_TASK BRIEF:_
A verbatim reproduction of the lines below, from the line containing "Rendered at 2576 by 1449 pixels." through the line containing "For every layout", both ends included, is the whole required output.

_DATASET ENTRIES:_
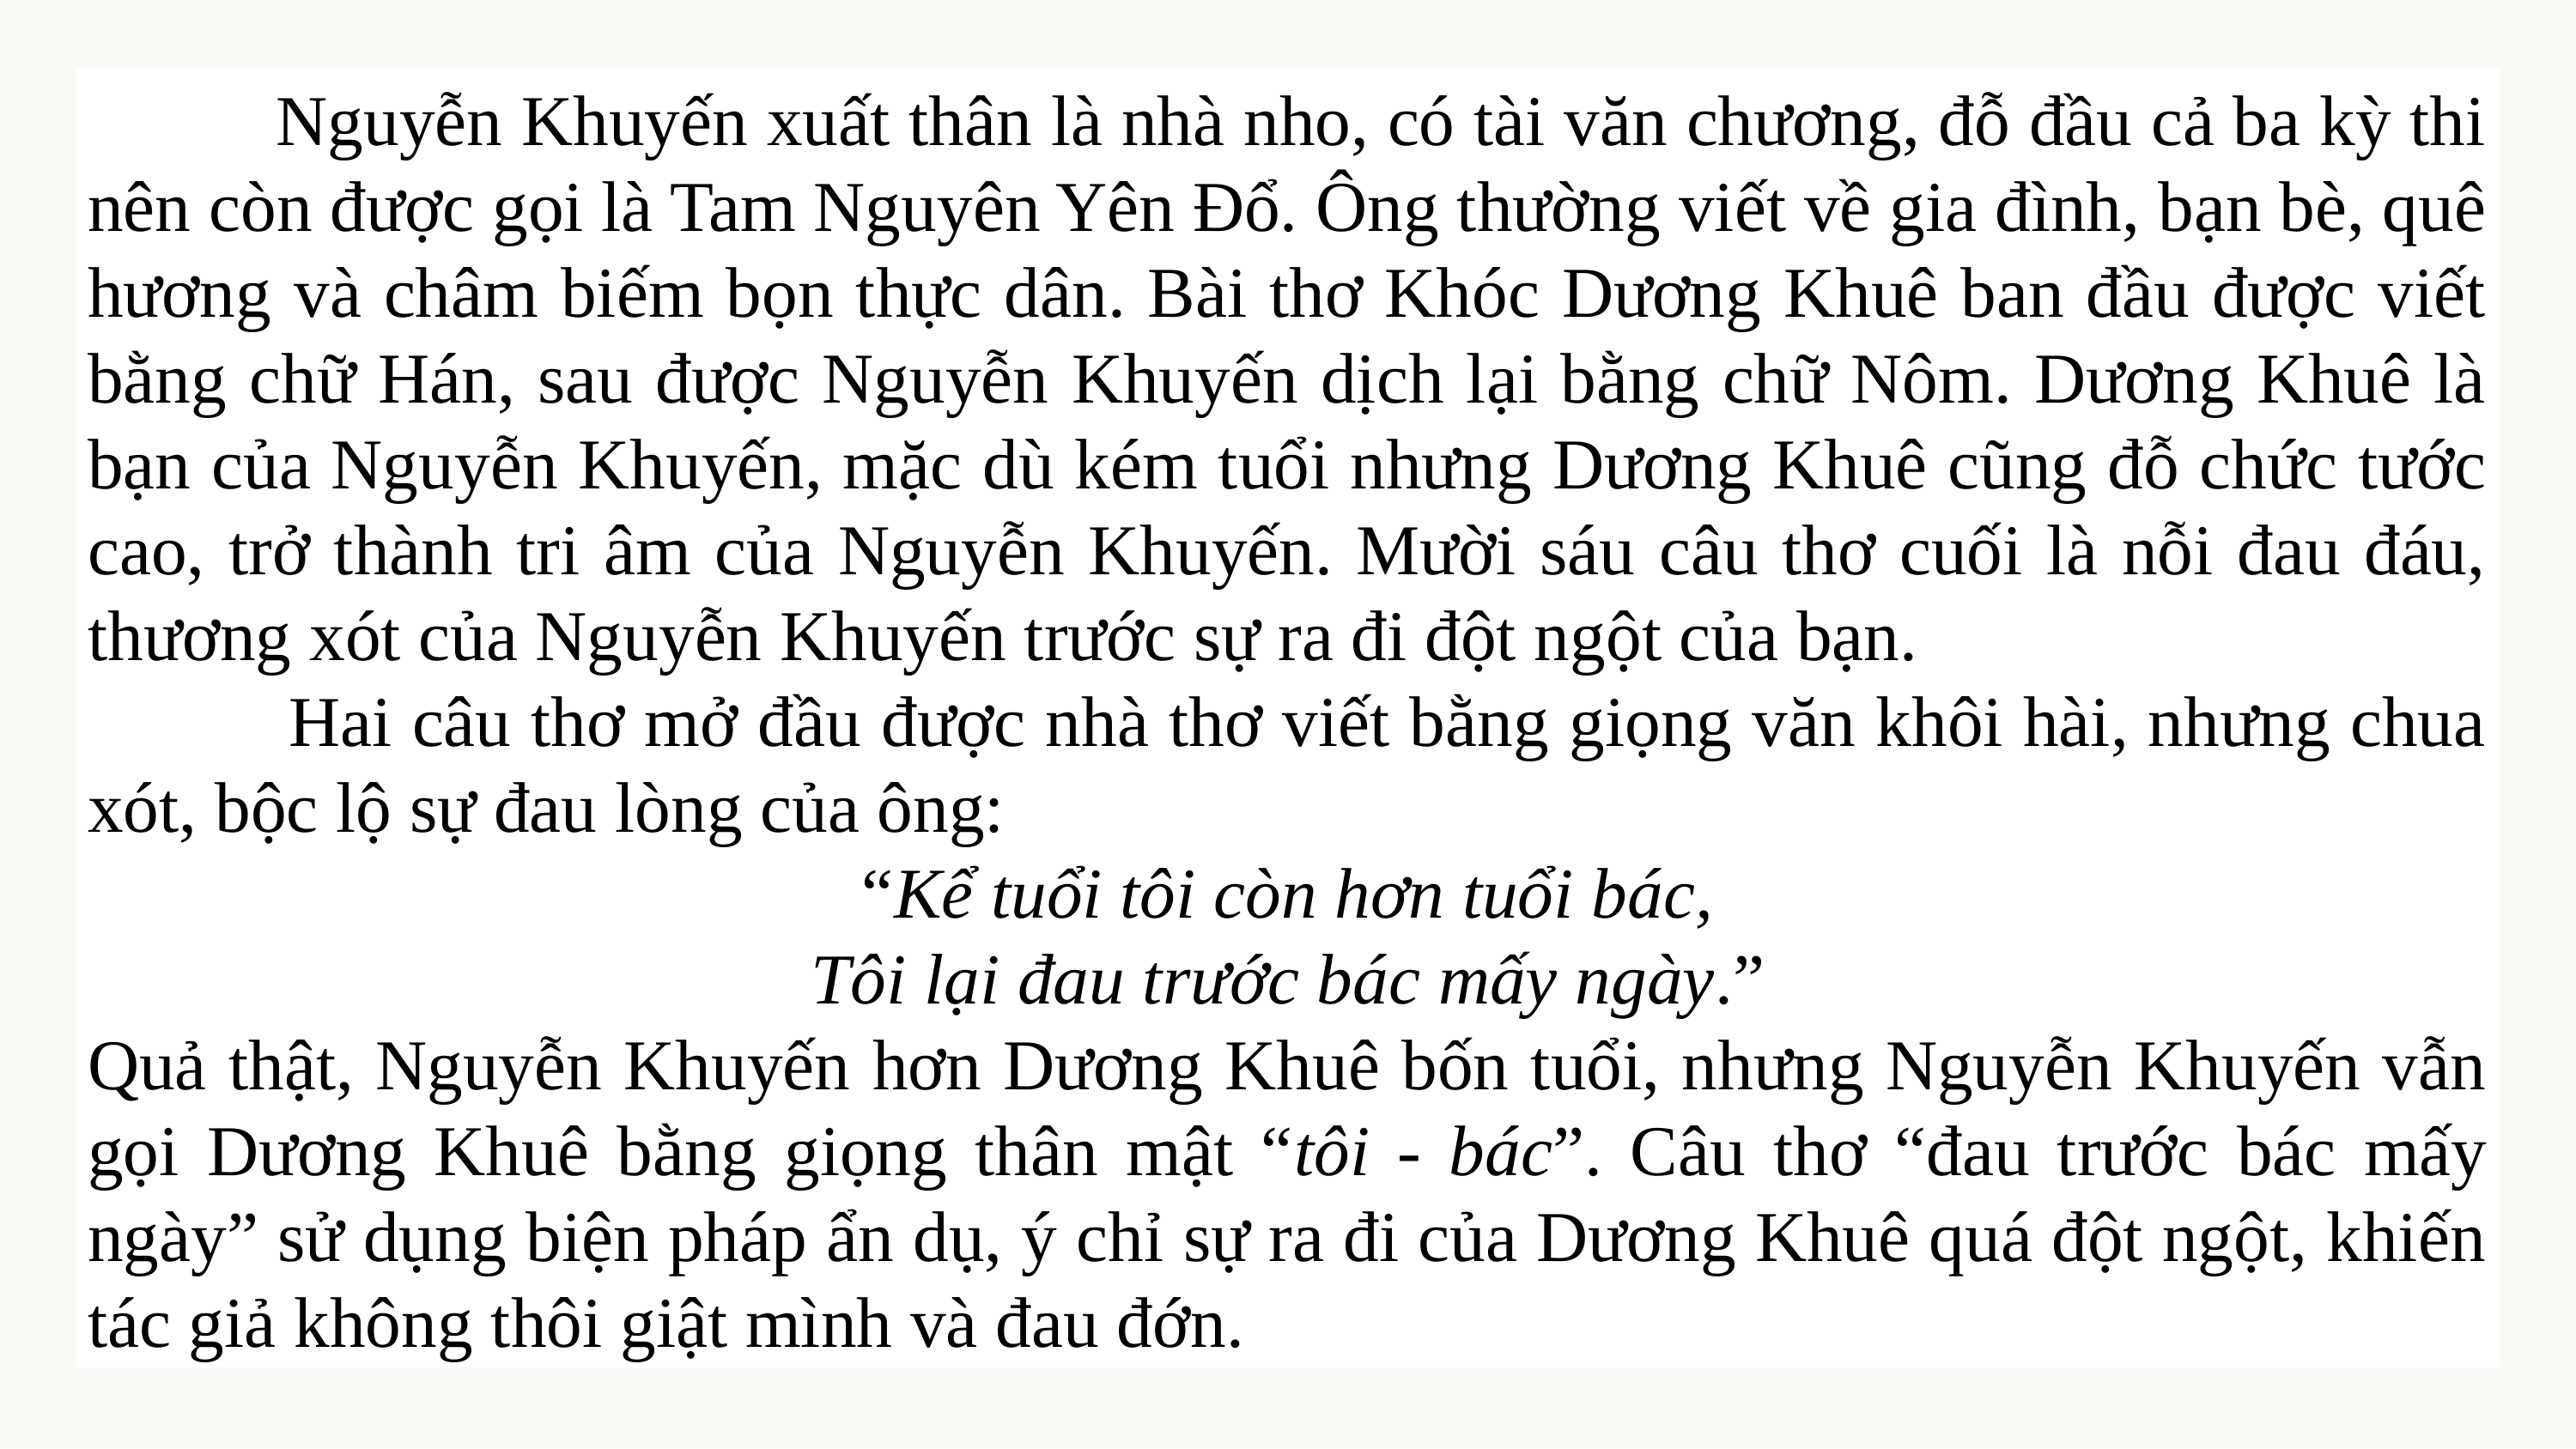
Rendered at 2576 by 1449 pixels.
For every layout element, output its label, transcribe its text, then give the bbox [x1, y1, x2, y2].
---
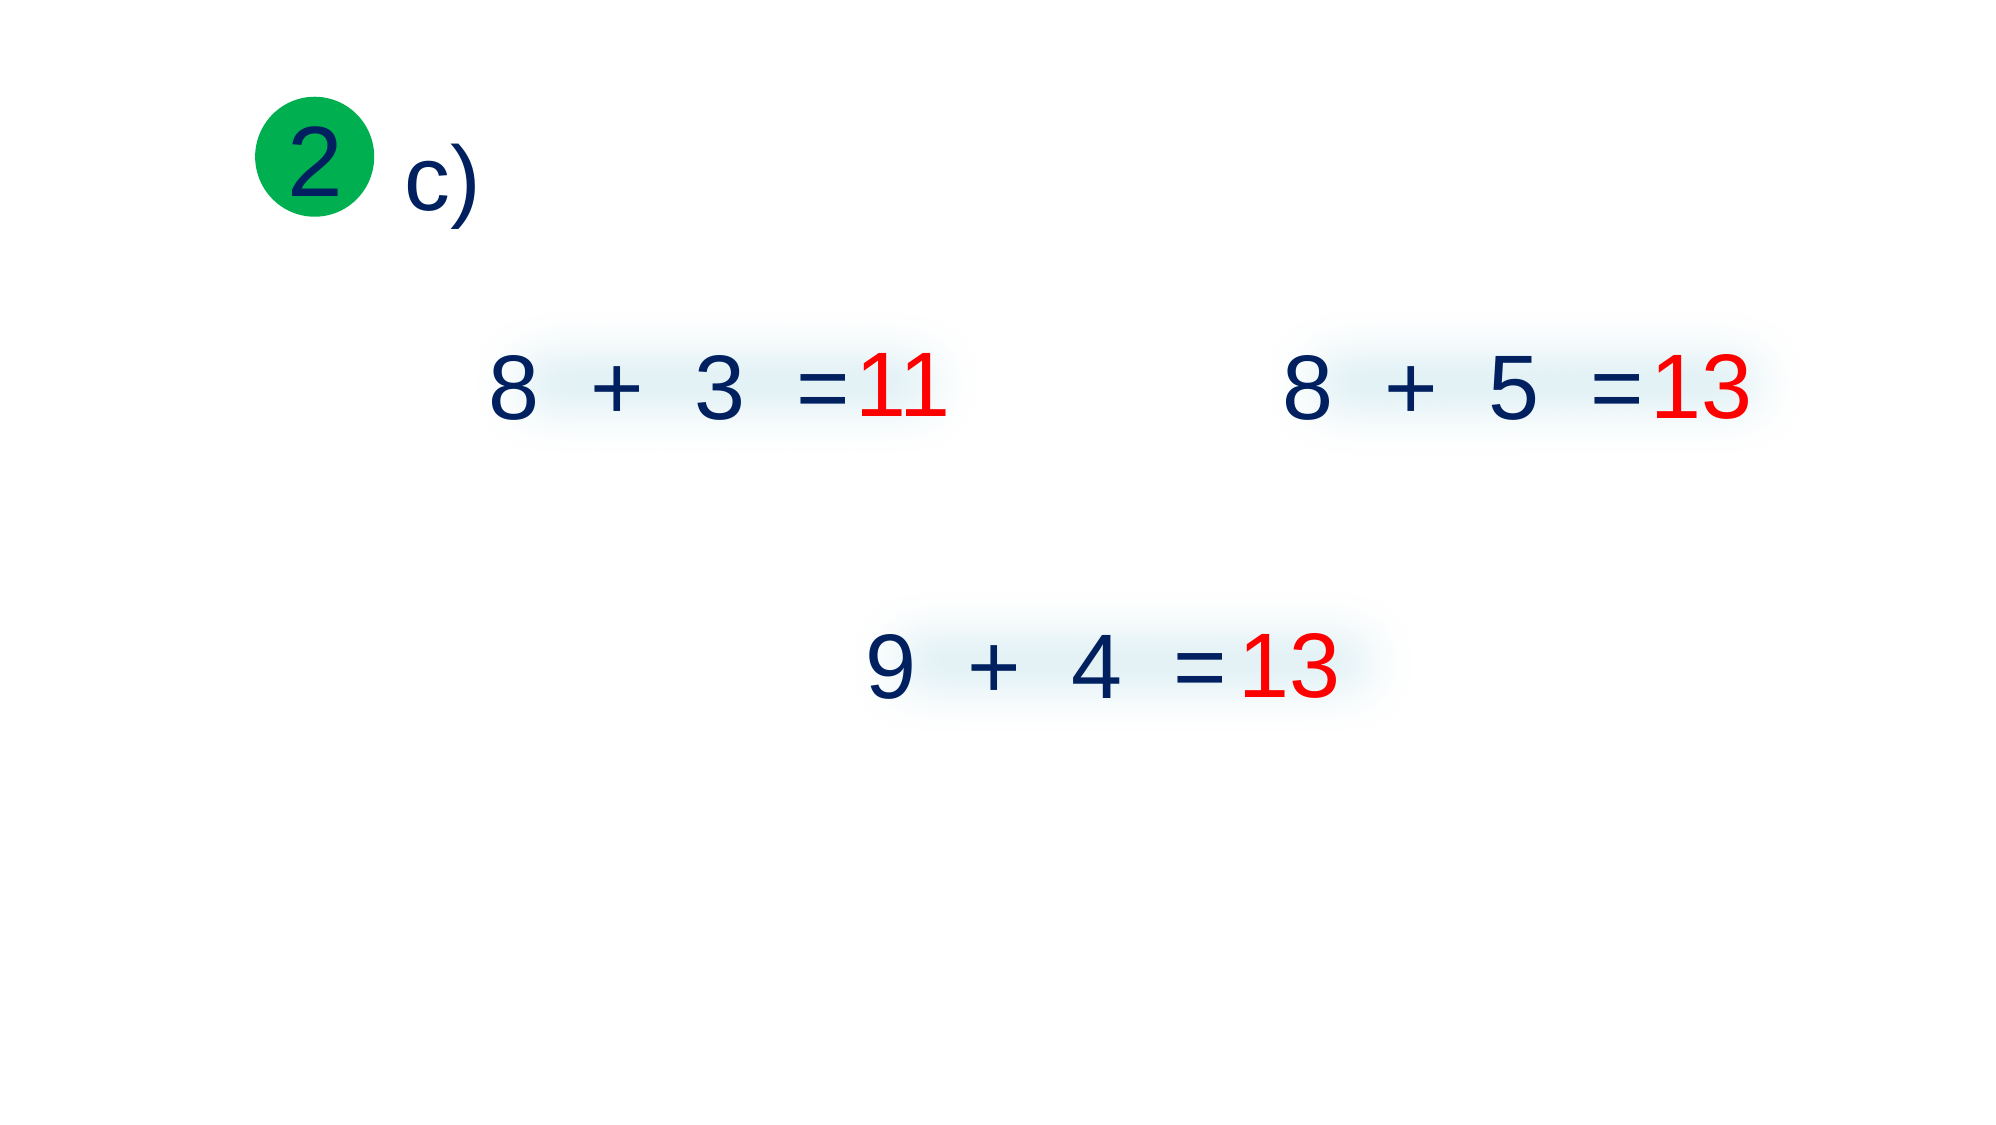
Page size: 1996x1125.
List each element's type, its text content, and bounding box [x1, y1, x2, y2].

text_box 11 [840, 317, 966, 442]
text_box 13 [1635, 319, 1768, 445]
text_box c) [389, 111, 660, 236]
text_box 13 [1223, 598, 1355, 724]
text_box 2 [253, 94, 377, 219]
---
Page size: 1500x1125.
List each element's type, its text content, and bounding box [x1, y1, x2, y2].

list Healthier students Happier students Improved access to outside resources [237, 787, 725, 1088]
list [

_TASK RESULT:_
Rendered at 2576 by 1449 pixels.
For every layout element, output its label, transcribe its text, then give the bbox [x1, y1, x2, y2].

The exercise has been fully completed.